Tokyo, 1949. Comme point de départ, l’une des affaires les plus retentissantes du Japon moderne, digne de l’assassinat de Kennedy selon Peace : la mort mystérieuse de Shimoyama Sadanori, le président des chemins de fer japonais. Suicide ou meurtre ? L’homme, qui devait assumer le licenciement de 30 000 salariés du rail, était en danger, menacé. Construit avec un talent époustouflant, cette fiction ultra documentée se lit à plusieurs niveaux et trois époques. Telle une trilogie dans la trilogie. Écrit dans le style « David Peace », toujours aussi âpre, fiévreux et inimitable. Un immense roman noir.

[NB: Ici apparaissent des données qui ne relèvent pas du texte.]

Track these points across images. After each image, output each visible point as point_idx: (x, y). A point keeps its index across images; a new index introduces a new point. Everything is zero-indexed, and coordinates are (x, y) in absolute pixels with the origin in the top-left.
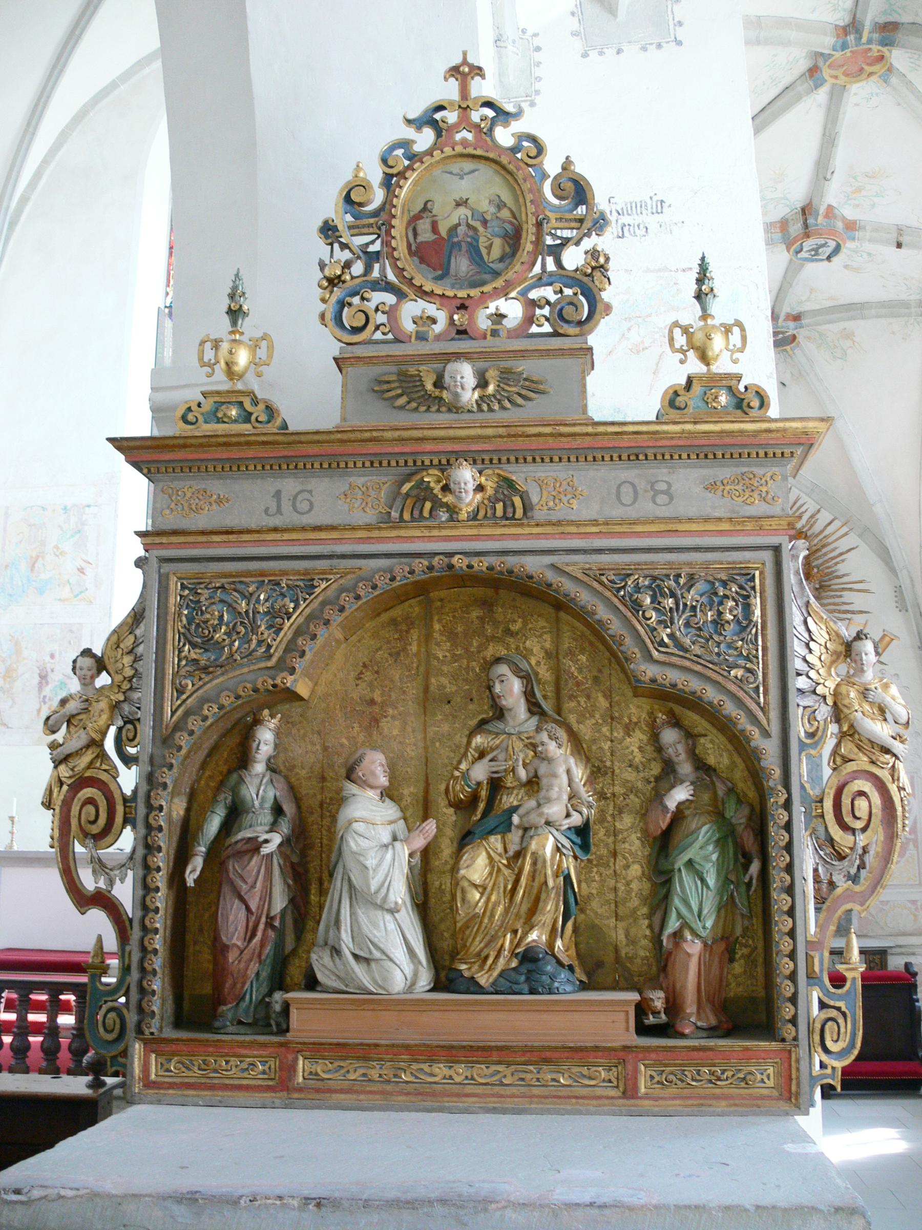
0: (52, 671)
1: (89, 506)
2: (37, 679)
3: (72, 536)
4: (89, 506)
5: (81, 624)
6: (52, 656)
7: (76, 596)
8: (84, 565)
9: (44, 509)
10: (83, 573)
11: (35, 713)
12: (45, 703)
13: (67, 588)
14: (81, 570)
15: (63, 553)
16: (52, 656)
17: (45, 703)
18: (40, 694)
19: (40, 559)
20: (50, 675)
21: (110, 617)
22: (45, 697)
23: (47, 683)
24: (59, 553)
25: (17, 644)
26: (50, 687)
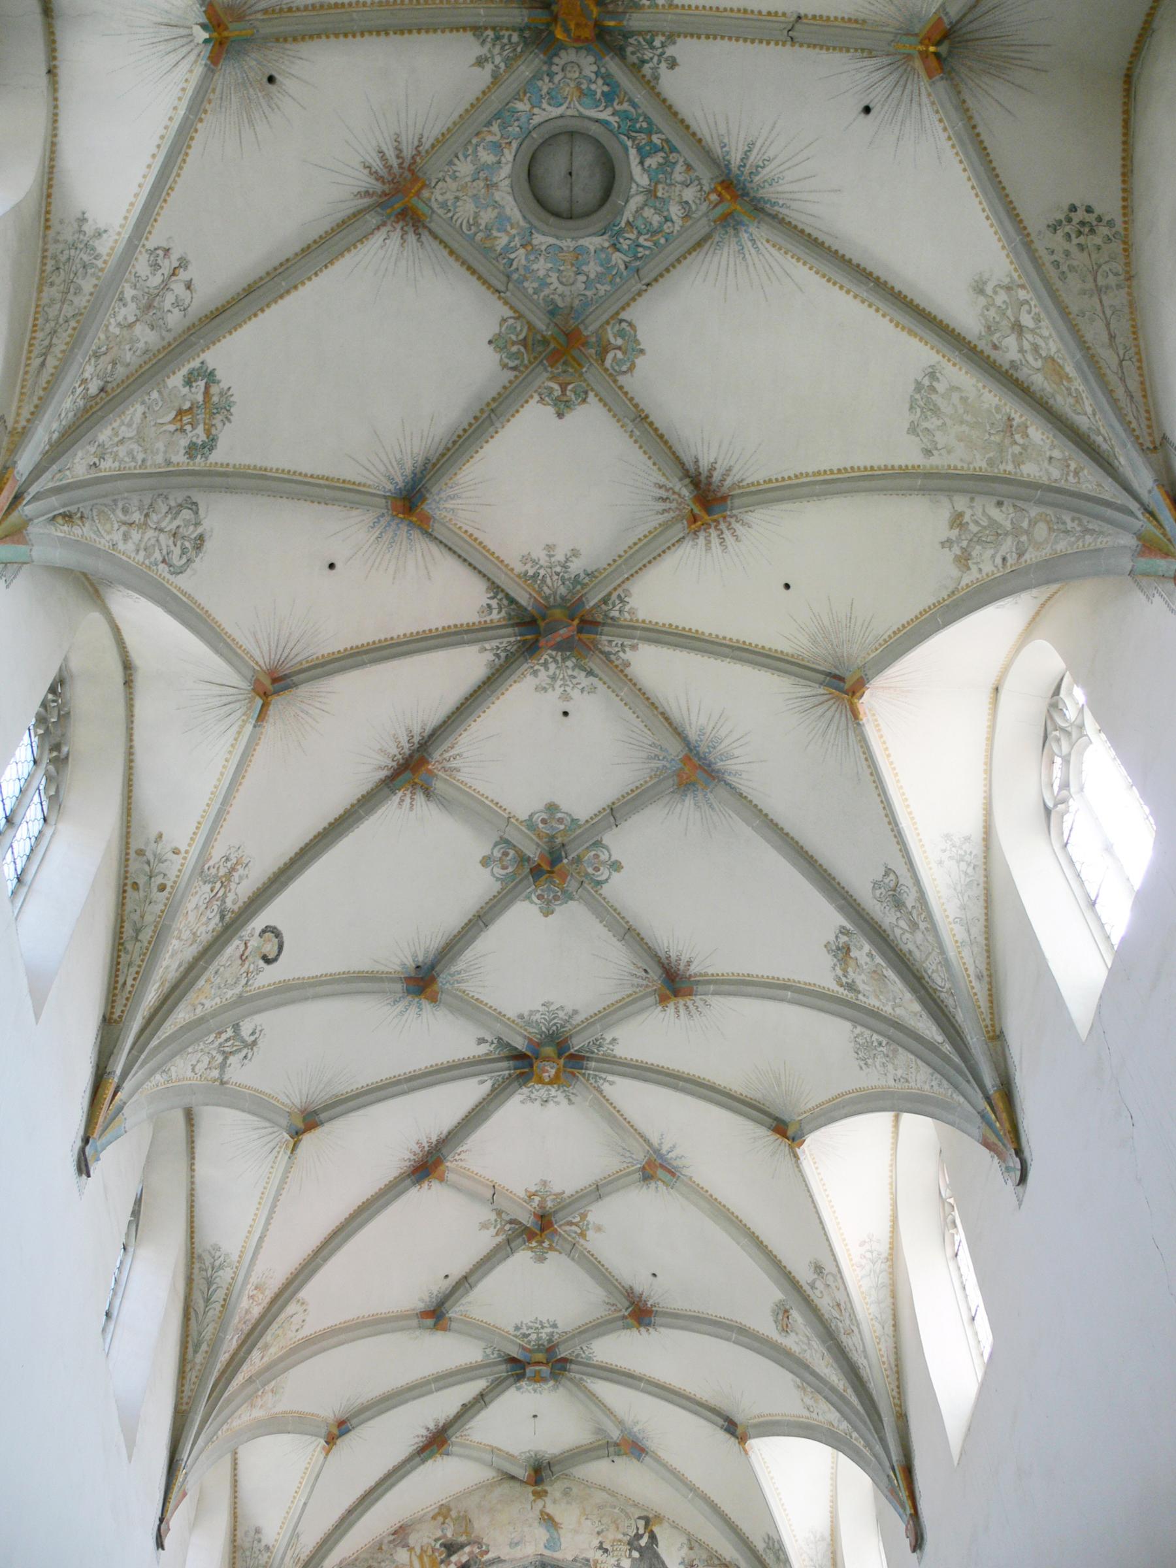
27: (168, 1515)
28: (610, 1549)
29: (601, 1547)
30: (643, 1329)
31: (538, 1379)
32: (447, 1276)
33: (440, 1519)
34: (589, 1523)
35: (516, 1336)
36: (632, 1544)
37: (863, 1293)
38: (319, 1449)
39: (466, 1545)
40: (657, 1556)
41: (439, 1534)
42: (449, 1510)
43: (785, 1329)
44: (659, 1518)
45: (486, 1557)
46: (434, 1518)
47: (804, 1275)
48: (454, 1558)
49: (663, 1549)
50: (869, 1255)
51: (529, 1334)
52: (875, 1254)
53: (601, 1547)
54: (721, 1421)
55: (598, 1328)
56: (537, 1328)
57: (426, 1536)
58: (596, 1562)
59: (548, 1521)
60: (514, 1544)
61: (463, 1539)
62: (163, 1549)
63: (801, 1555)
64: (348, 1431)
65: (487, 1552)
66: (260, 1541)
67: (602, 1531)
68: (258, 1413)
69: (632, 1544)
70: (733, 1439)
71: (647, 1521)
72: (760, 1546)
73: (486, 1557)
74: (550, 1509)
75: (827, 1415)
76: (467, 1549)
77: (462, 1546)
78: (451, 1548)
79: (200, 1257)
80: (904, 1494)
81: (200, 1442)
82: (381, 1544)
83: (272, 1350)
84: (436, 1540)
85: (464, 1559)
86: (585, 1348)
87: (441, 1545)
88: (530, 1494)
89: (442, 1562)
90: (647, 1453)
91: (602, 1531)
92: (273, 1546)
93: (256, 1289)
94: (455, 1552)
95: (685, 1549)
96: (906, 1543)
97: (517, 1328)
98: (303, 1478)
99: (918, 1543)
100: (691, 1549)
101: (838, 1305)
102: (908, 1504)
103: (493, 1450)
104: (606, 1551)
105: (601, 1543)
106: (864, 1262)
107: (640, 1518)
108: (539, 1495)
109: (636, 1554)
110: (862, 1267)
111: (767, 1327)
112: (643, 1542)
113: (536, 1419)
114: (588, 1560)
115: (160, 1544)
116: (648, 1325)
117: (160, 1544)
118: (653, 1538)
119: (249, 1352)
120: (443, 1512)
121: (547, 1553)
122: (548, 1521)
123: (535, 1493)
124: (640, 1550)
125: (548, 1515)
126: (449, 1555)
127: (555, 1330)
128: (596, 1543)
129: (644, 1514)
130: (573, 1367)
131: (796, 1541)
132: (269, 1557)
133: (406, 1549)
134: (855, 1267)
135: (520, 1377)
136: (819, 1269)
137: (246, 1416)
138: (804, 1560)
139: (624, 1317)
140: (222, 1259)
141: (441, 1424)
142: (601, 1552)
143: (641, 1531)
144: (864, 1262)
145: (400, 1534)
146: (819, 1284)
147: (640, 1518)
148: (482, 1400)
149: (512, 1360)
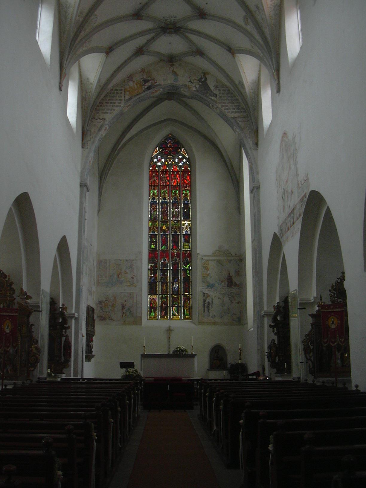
0: (126, 305)
1: (134, 260)
2: (121, 308)
3: (129, 268)
4: (134, 260)
5: (133, 293)
6: (125, 301)
7: (132, 285)
8: (134, 276)
9: (121, 260)
10: (133, 279)
11: (121, 317)
12: (124, 314)
13: (129, 283)
14: (132, 278)
15: (127, 273)
16: (125, 301)
17: (124, 314)
18: (122, 311)
19: (120, 274)
20: (125, 307)
21: (142, 292)
22: (124, 312)
23: (124, 309)
24: (126, 273)
25: (115, 298)
26: (125, 310)
27: (62, 81)
28: (192, 81)
29: (190, 81)
30: (203, 20)
31: (170, 33)
32: (141, 3)
33: (142, 73)
34: (187, 74)
35: (163, 20)
36: (200, 80)
37: (270, 16)
38: (104, 56)
39: (150, 80)
40: (207, 84)
41: (142, 77)
42: (145, 70)
43: (246, 24)
44: (208, 73)
45: (156, 84)
46: (140, 72)
47: (253, 8)
48: (146, 84)
49: (208, 82)
50: (273, 4)
51: (167, 20)
52: (275, 4)
53: (190, 81)
54: (227, 48)
55: (189, 18)
56: (170, 18)
57: (138, 78)
58: (189, 85)
59: (175, 73)
60: (164, 80)
61: (149, 79)
62: (62, 91)
63: (249, 86)
64: (112, 50)
65: (156, 82)
66: (89, 82)
67: (191, 77)
68: (84, 49)
69: (200, 80)
70: (230, 53)
71: (204, 74)
72: (237, 83)
73: (156, 84)
74: (175, 70)
75: (257, 50)
76: (150, 82)
77: (149, 81)
78: (146, 81)
79: (62, 4)
80: (276, 77)
81: (68, 60)
82: (125, 80)
83: (87, 30)
84: (141, 79)
85: (150, 84)
86: (185, 24)
87: (143, 80)
88: (169, 65)
89: (143, 85)
90: (205, 55)
91: (191, 77)
92: (93, 83)
93: (80, 13)
94: (147, 83)
95: (215, 82)
96: (275, 91)
97: (164, 18)
98: (100, 64)
99: (279, 91)
100: (217, 82)
101: (263, 19)
102: (277, 81)
103: (158, 53)
104: (192, 82)
105: (190, 80)
106: (271, 7)
107: (202, 73)
108: (172, 66)
109: (200, 84)
110: (271, 8)
111: (241, 22)
112: (203, 80)
113: (170, 44)
114: (186, 85)
115: (61, 90)
116: (205, 19)
117: (61, 90)
118: (206, 79)
119: (80, 32)
120: (143, 71)
121: (174, 83)
122: (175, 73)
123: (171, 65)
124: (202, 82)
125: (174, 71)
126: (145, 84)
127: (176, 18)
128: (189, 80)
129: (204, 72)
130: (182, 30)
131: (248, 83)
132: (92, 86)
133: (132, 82)
134: (268, 8)
135: (165, 32)
136: (257, 7)
137: (81, 50)
138: (249, 88)
139: (197, 16)
140: (69, 5)
141: (141, 46)
142: (190, 83)
143: (202, 77)
144: (271, 7)
145: (130, 77)
146: (257, 12)
147: (202, 73)
148: (153, 39)
149: (162, 27)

N.B. Avec Tokyo Revisitée, David Peace boucle sa trilogie japonaise qui se déroule pendant l’occupation militaire américaine, entamée en 2007 avec Tokyo année zéro, puis poursuivie avec Tokyo, ville occupée en 2009. Chaque roman peut aussi être lu les uns indépendamment des autres.

Pourquoi je vous le conseille ?

Pour mieux comprendre le Japon contemporain à travers certains faits-divers qui nous ont totalement échappés. Car « le crime est une clé de lecture formidable d’une époque. » Dixit David Peace, qui réussit à tisser finement l’histoire et la fiction, les personnages réels et des héros inventés. Parce que l’auteur s’appuie sur une immense documentation, lui qui est Tokyoïte depuis 1994. Car ses personnages sont complexes, obsessionnels. Pour le style, incontestablement. L’incantation, la poésie, le rythme. Car cette écriture habitée procure une expérience de lecture hors du commun. Et je pèse mes mots.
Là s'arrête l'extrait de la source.